On se souvient de Séraphine, de Martin Provost, film couvert de prix en 2008 qui racontait le destin d’une femme de ménage dont les tableaux sont exposés aujourd’hui dans les musées. Ce cinéaste aime les femmes : après Violette en 2013, biographie de l’écrivaine Violette Leduc, amie de Simone de Beauvoir, après Sage Femme en 2017, voici La Bonne Épouse.
La bonne épouse est un modèle disparu dans la tourmente de 1968. C’est sur cette période que le cinéaste et sa coscénariste, Séverine Werba, ont centré leur histoire en racontant les derniers mois de l’existence d’un pensionnat pour jeunes filles spécialisé dans l’apprentissage ménager. Ces ados qui s’ébrouent à l’approche de la révolution des mœurs sont encadrées par trois femmes : Mme Paulette Van Der Beck, directrice du pensionnat La Bonne Épouse – impeccable rôle de composition pour Juliette Binoche –, sa belle-sœur un peu perchée – Yolande Moreau –, et sœur Marie-Thérèse – Noémie Lvovsky en religieuse rigide. Deux hommes entourent ces femmes : Robert Van Der Beck, l’époux de la directrice – François Berléand, mou – et André – Édouard Baer, fringant –, l’amour de jeunesse de la directrice, amour qui n’a pas dit son dernier mot… Dès la rentrée scolaire de 1967-1968, dans ce qui est en quelque sorte un collège professionnel – difficile à se représenter aujourd’hui –, la directrice énumère « les sept piliers qui feront de vous, Mesdemoiselles, la perle des ménagères, un rêve pour vos futurs époux ».
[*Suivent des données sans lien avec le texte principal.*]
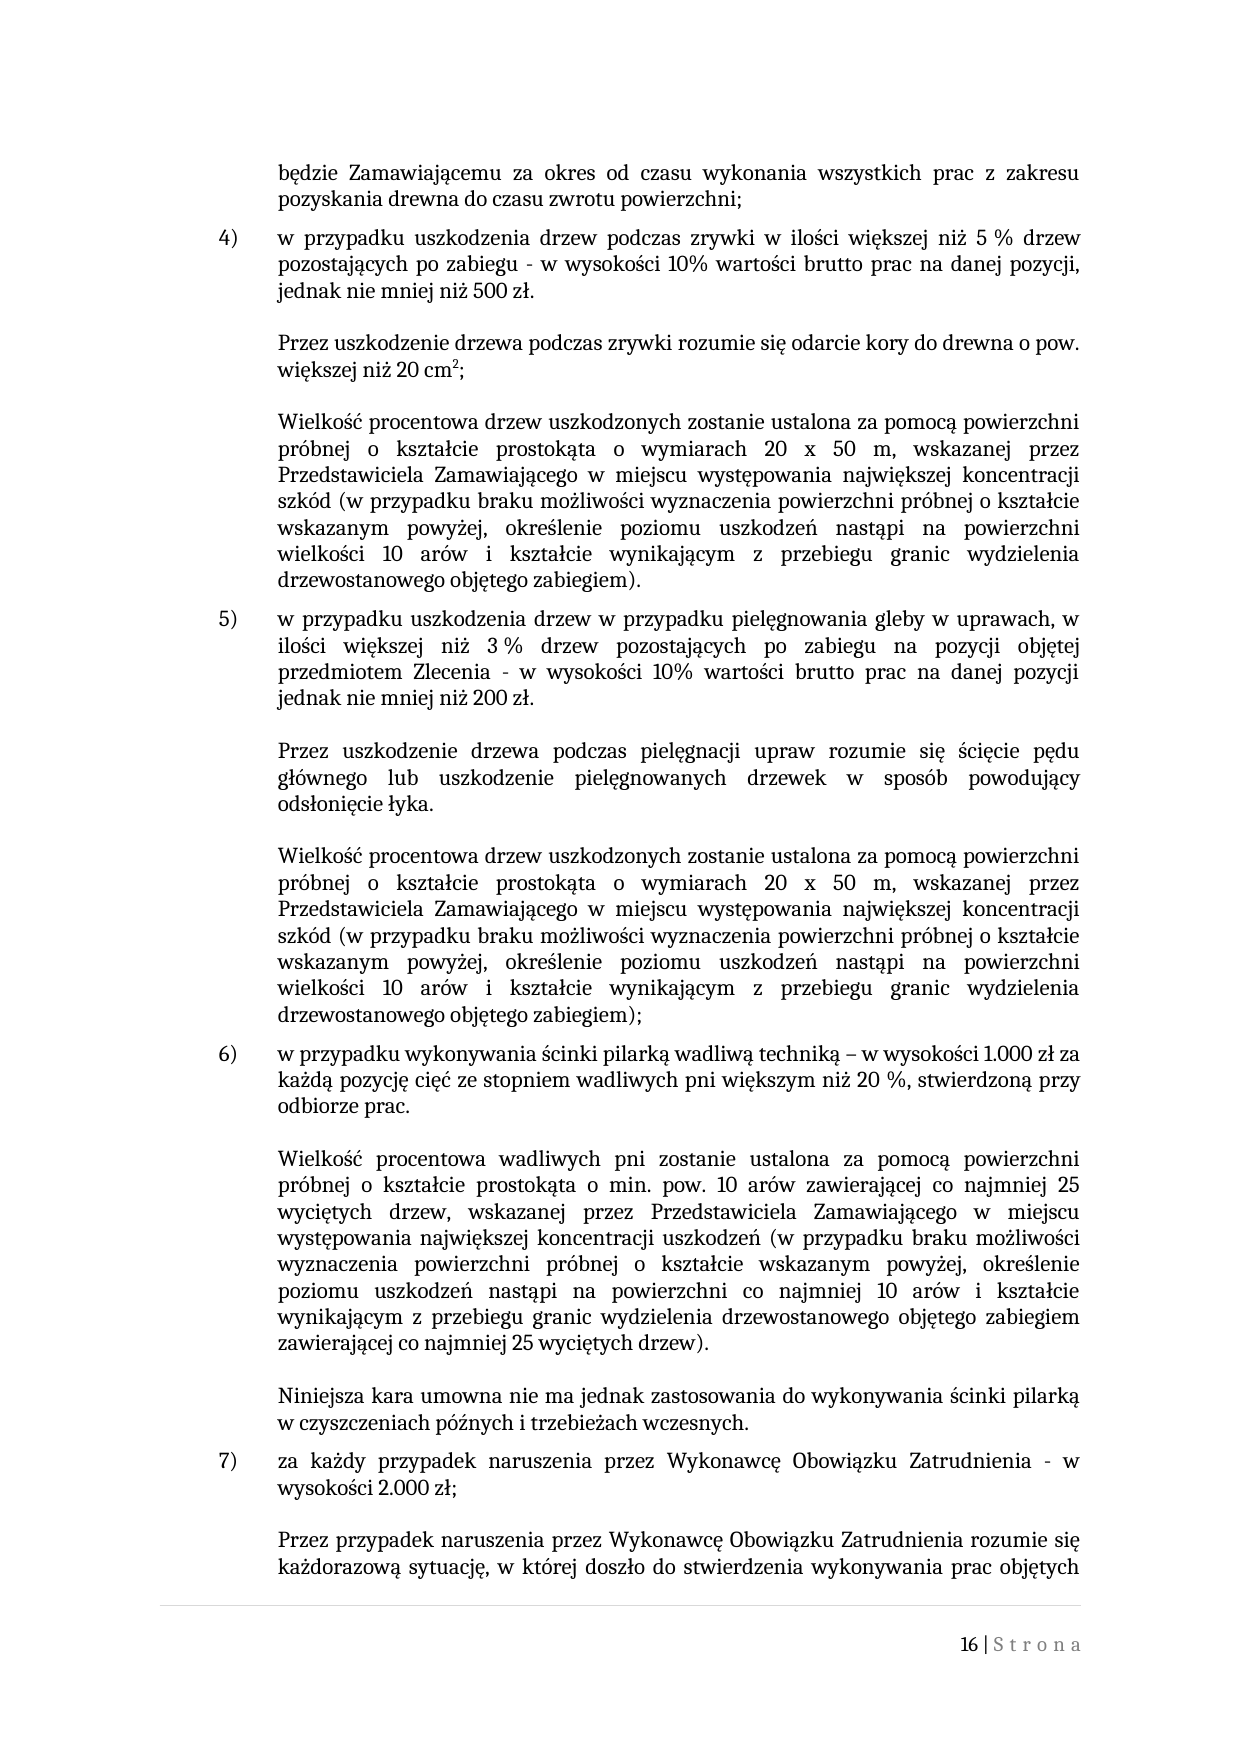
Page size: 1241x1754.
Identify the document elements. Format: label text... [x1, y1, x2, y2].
Le ton est donné, on est dans la comédie, sinon dans la caricature, mais pas seulement. Quand on dit à Martin Provost que tous ses films parlent de l’émancipation des femmes, le cinéaste répond que cela vient sans doute de son histoire : dans son adolescence, il s’est violemment opposé à son père, un homme à l’ancienne, qui estimait légitime la domination masculine. Comme dans Séraphine, où la reconstitution du début du XXe siècle à Senlis était minutieuse, les années 1960 sont restituées avec minutie et drôlerie. À la fin, dans un moment émouvant et gai, les ados et leur directrice évoquent en chantant les femmes qui ont changé la condition féminine en Occident : Simone de Beauvoir et son Deuxième Sexe, publié en 1949, Gisèle Halimi, qui obtint en 1972 la relaxe d’une jeune fille poursuivie pour un avortement après un viol, Simone Veil, qui légalisa l’IVG en 1975, et une ribambelle de grandes dames. Quant à l’épreuve d’enseignement ménager au baccalauréat, elle a été supprimée… en 1984. C’était hier.
François Quenin
La Bonne Épouse, de Martin Provost, 1 h 48, en salle.